• [AUFGABENSTELLUNG]:
A. Liste alle neuen Technologien auf, die der Auszug über Grundschutz++ als Folge der digitalen Transformation nennt.
B. Setze den Auszug über Grundschutz++ nach seinem letzten Satz fort.

• [AUSGEWÄHLTER AUSZUG]:
▬▬▬

Grundschutz++ - Digitale Transformation des IT-Grundschutzes
Grundschutz++ ist die umfassende Modernisierung des etablierten IT-Grundschutzes des Bundesamts für Sicherheit in der Informationstechnik (BSI). Ab dem 1. Januar 2026 wird das bisherige PDF- und Excel-basierte Kompendium durch eine weitgehend digitalisierte, prozessorientierte und maschinenlesbare Version abgelöst.
Warum ist Grundschutz++ relevant? Die digitale Transformation bringt neue Technologien wie Cloud-Services, Künstliche Intelligenz (KI) und Internet of Things (IoT) mit sich, die neue Sicherheitsanforderungen und Bedrohungsszenarien schaffen. Gleichzeitig steigt der Bedarf nach automatisierten Compliance-Prozessen und besserer Integration in bestehende ISMS-Tools. Grundschutz++ antwortet auf diese Herausforderungen mit einem fundamental modernisierten Ansatz, der die bewährten Grundschutz-Prinzipien beibehält, aber deren Anwendung erheblich vereinfacht und flexibilisiert.

▬▬▬

• [DATENZEILEN]:
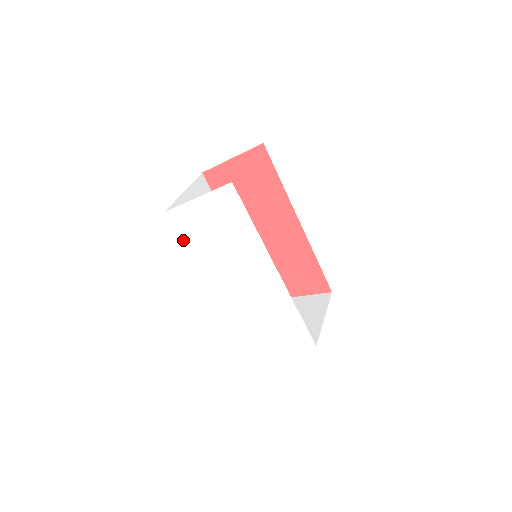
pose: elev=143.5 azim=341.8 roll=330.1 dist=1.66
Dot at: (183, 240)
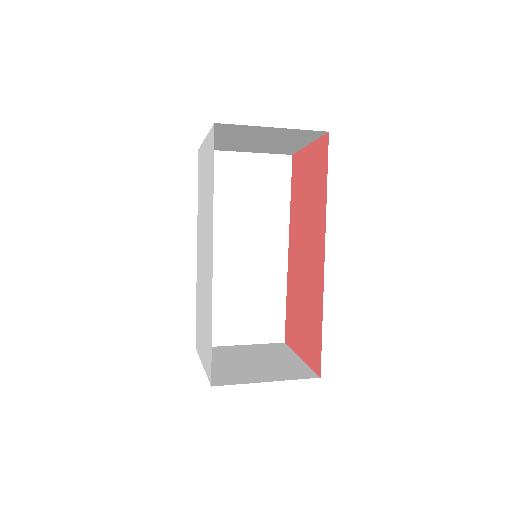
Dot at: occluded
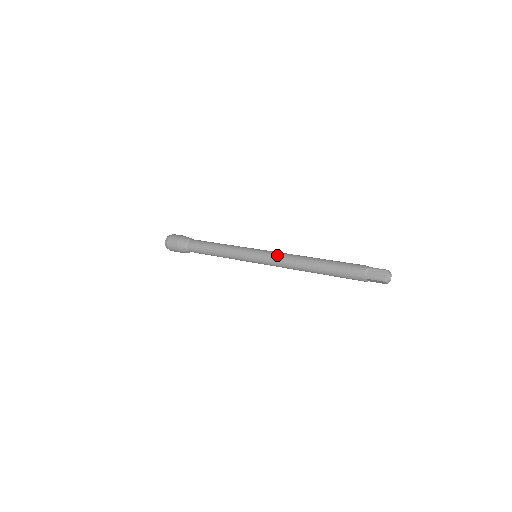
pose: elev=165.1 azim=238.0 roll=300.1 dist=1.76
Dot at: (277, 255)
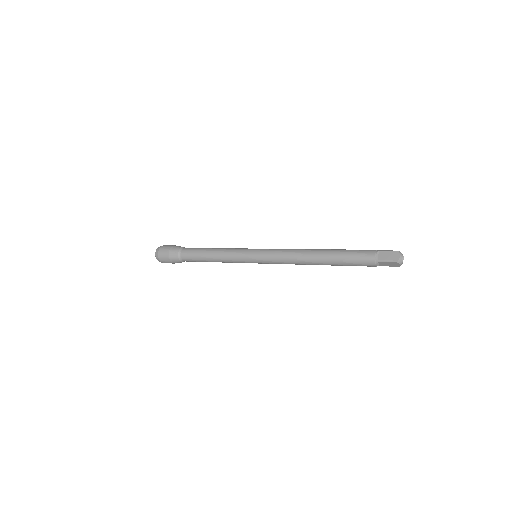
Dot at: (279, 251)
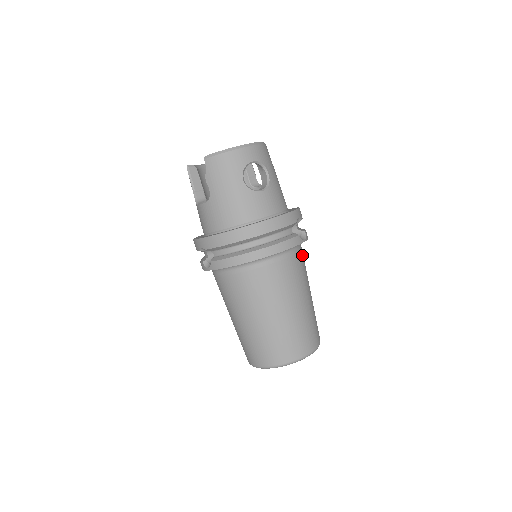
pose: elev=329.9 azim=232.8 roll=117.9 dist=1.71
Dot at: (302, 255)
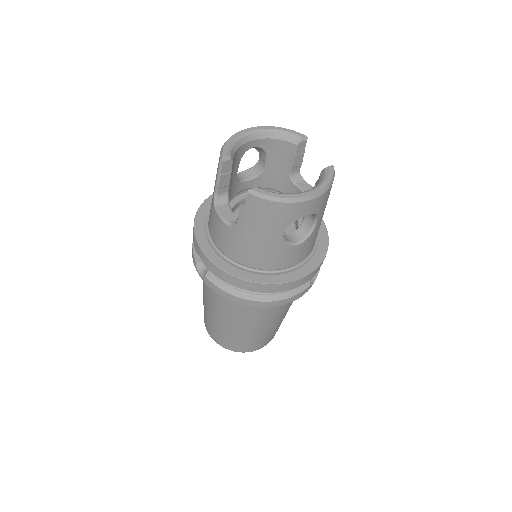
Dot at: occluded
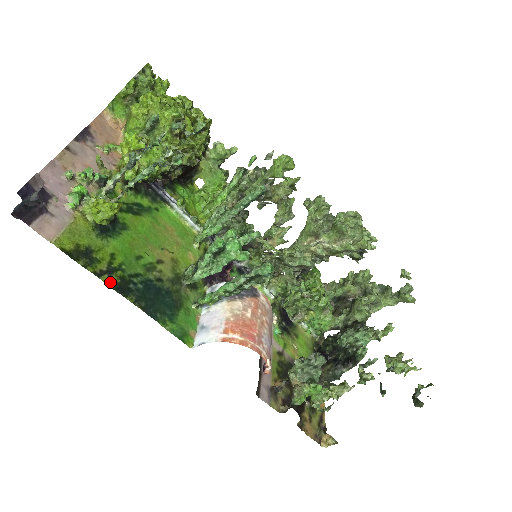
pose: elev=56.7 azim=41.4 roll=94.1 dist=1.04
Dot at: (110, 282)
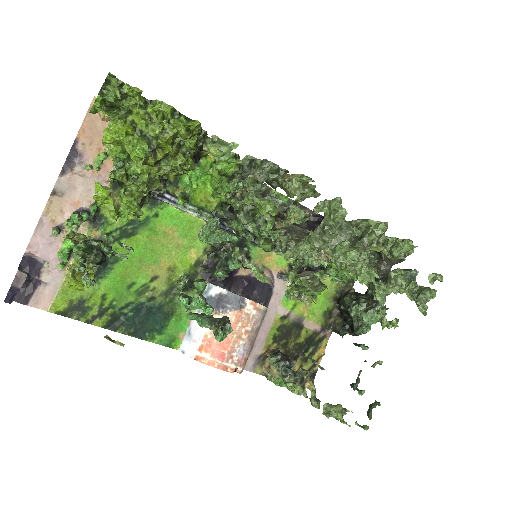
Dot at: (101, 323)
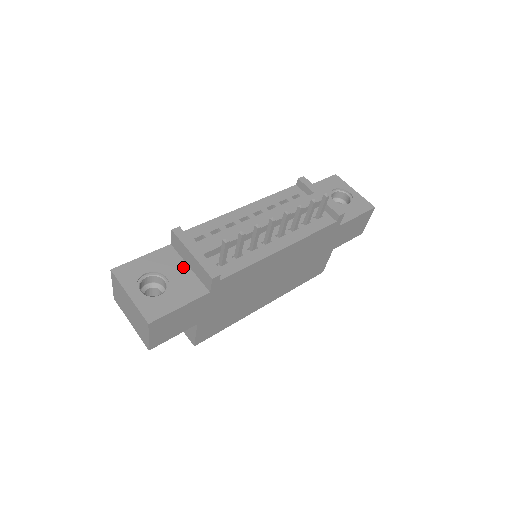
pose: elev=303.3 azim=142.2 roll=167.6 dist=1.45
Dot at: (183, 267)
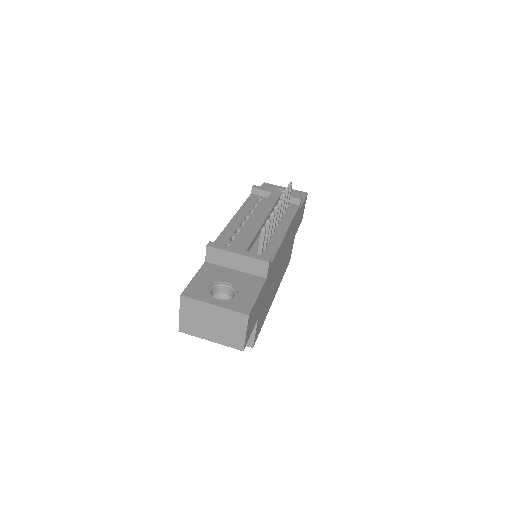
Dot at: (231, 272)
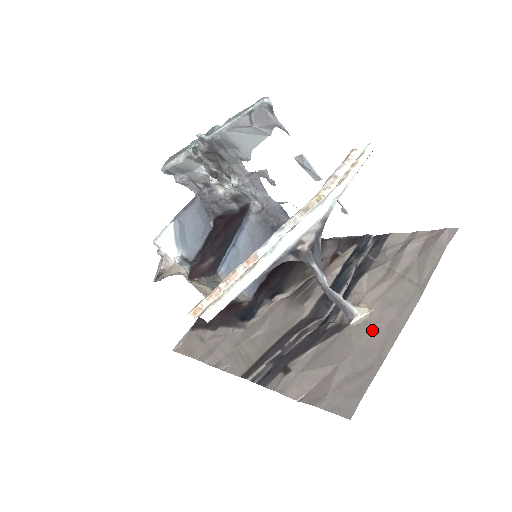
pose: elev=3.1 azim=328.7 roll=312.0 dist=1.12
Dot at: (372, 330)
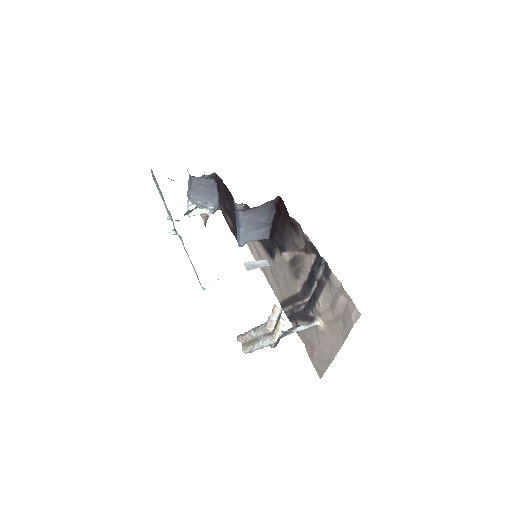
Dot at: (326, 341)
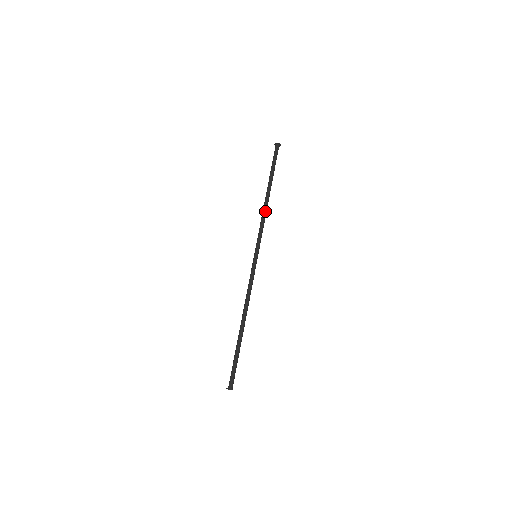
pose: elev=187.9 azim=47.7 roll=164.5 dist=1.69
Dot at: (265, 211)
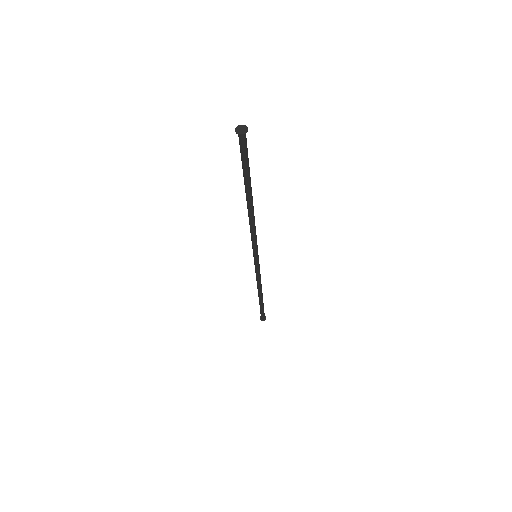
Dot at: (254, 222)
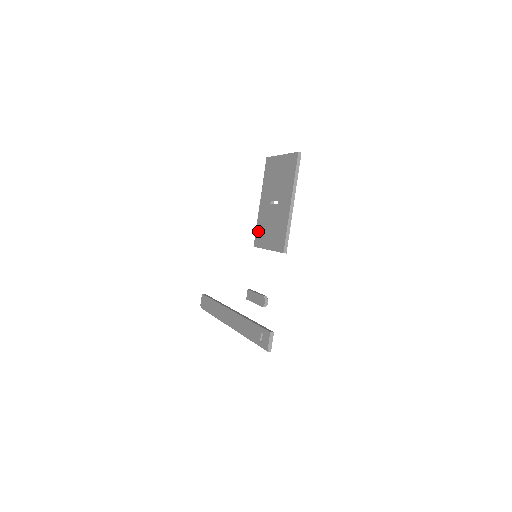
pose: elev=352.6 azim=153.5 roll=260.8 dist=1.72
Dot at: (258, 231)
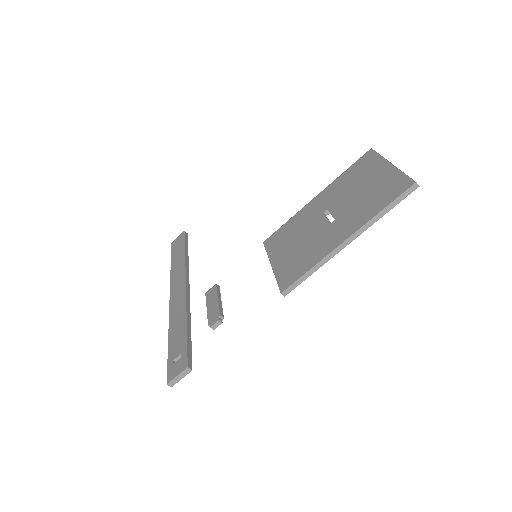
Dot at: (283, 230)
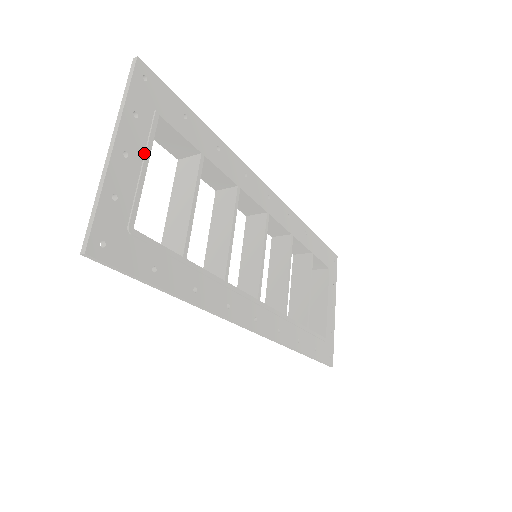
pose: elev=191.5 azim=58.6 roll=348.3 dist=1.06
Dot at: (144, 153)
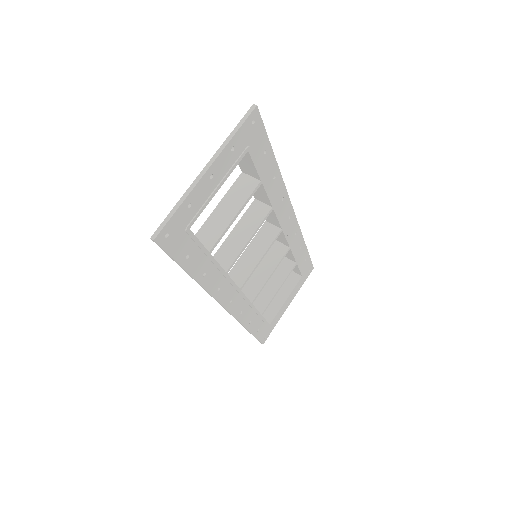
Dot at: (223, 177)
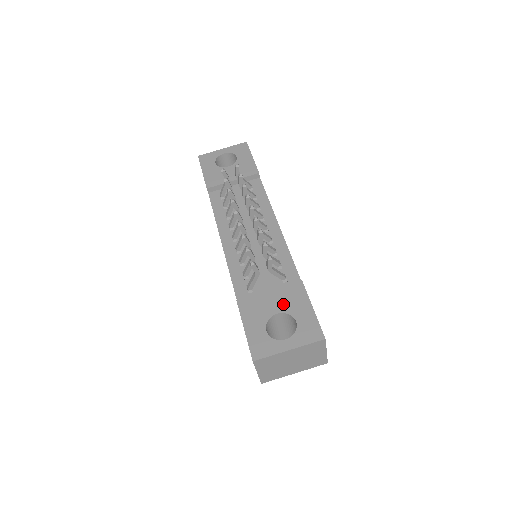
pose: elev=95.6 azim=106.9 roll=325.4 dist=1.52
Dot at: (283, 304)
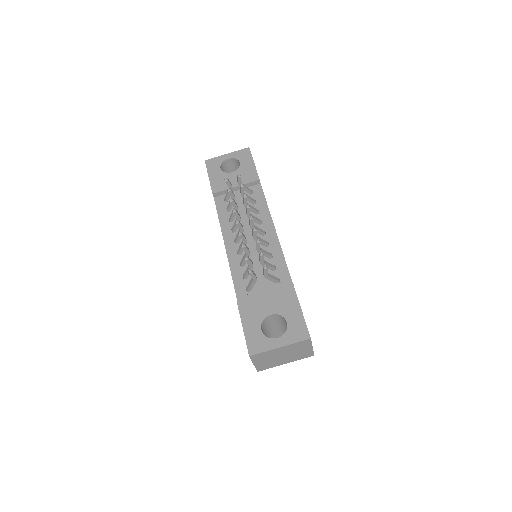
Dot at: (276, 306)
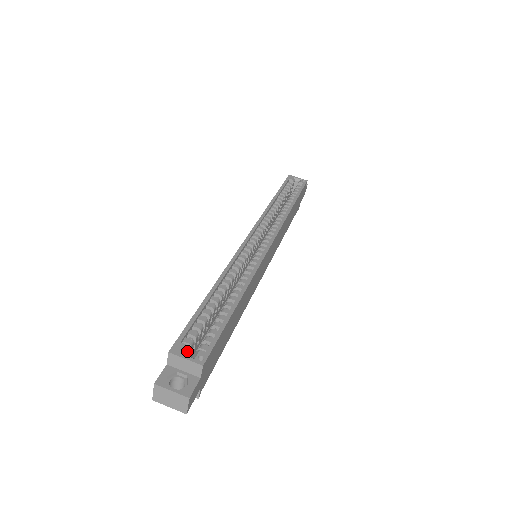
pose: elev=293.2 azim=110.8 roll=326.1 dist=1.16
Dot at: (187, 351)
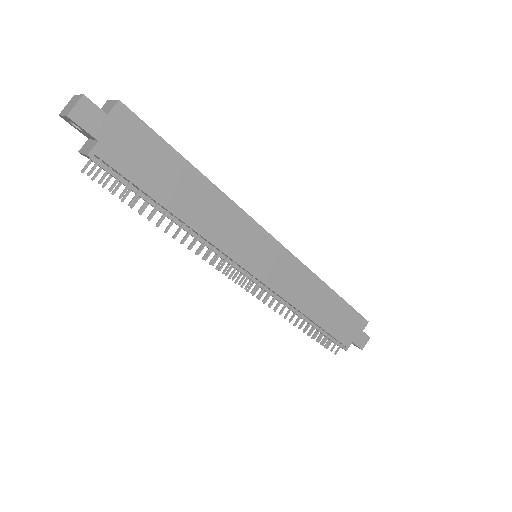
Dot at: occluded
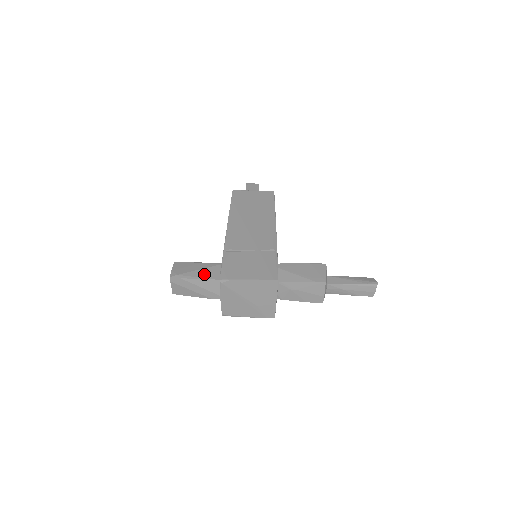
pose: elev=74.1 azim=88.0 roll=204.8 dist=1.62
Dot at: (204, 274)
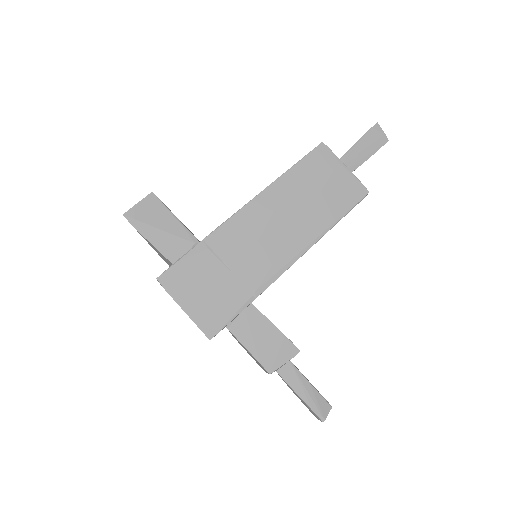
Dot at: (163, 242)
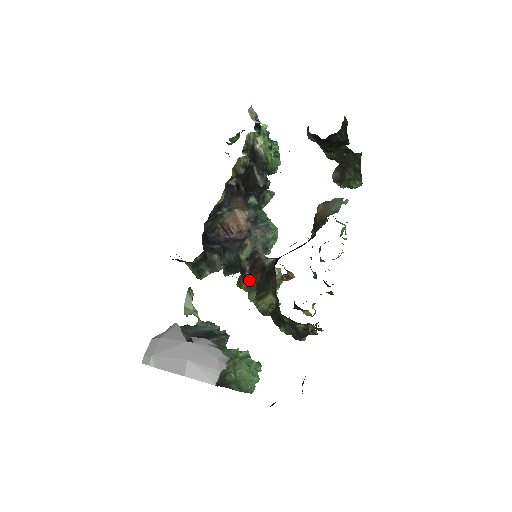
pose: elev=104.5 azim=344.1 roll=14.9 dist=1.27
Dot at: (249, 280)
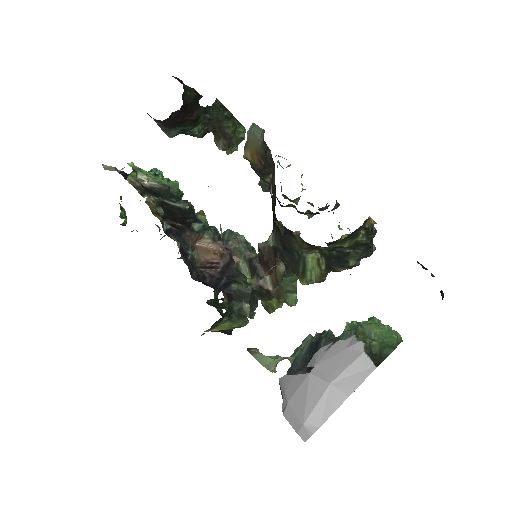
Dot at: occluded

▬▬▬

• [ERGEBNISSE JE AUFGABE]:
A.
- Cloud-Services
- Künstliche Intelligenz (KI)
- Internet of Things (IoT)

B.
Die Revolution: Von PDF zu OSCAL/JSON
Maschinenlesbares Format als Paradigmenwechsel
Der größte Umbruch in Grundschutz++ ist der Wechsel von statischen PDF- und Excel-Dokumenten zu einem maschinenlesbaren Format basierend auf der Open Security Controls Assessment Language (OSCAL). Diese Transformation ermöglicht:
- Automatisierte Compliance-Prüfungen durch direkte Tool-Integration
- Konsistente Datenqualität durch Single-Source-of-Truth-Prinzip
- Dynamische Updates ohne manuelle Übertragungsfehler
- API-basierte Integration in bestehende ISMS-Landschaften
- Echtzeit-Synchronisation zwischen BSI-Vorgaben und Organisations-Tools
Praxis-Tipp: Das BSI wird weiterhin Excel-Exports anbieten, die direkt aus den OSCAL-Daten generiert werden. Organisationen sollten jedoch frühzeitig auf OSCAL/JSON-kompatible Tools setzen, um den vollen Nutzen der Digitalisierung zu realisieren.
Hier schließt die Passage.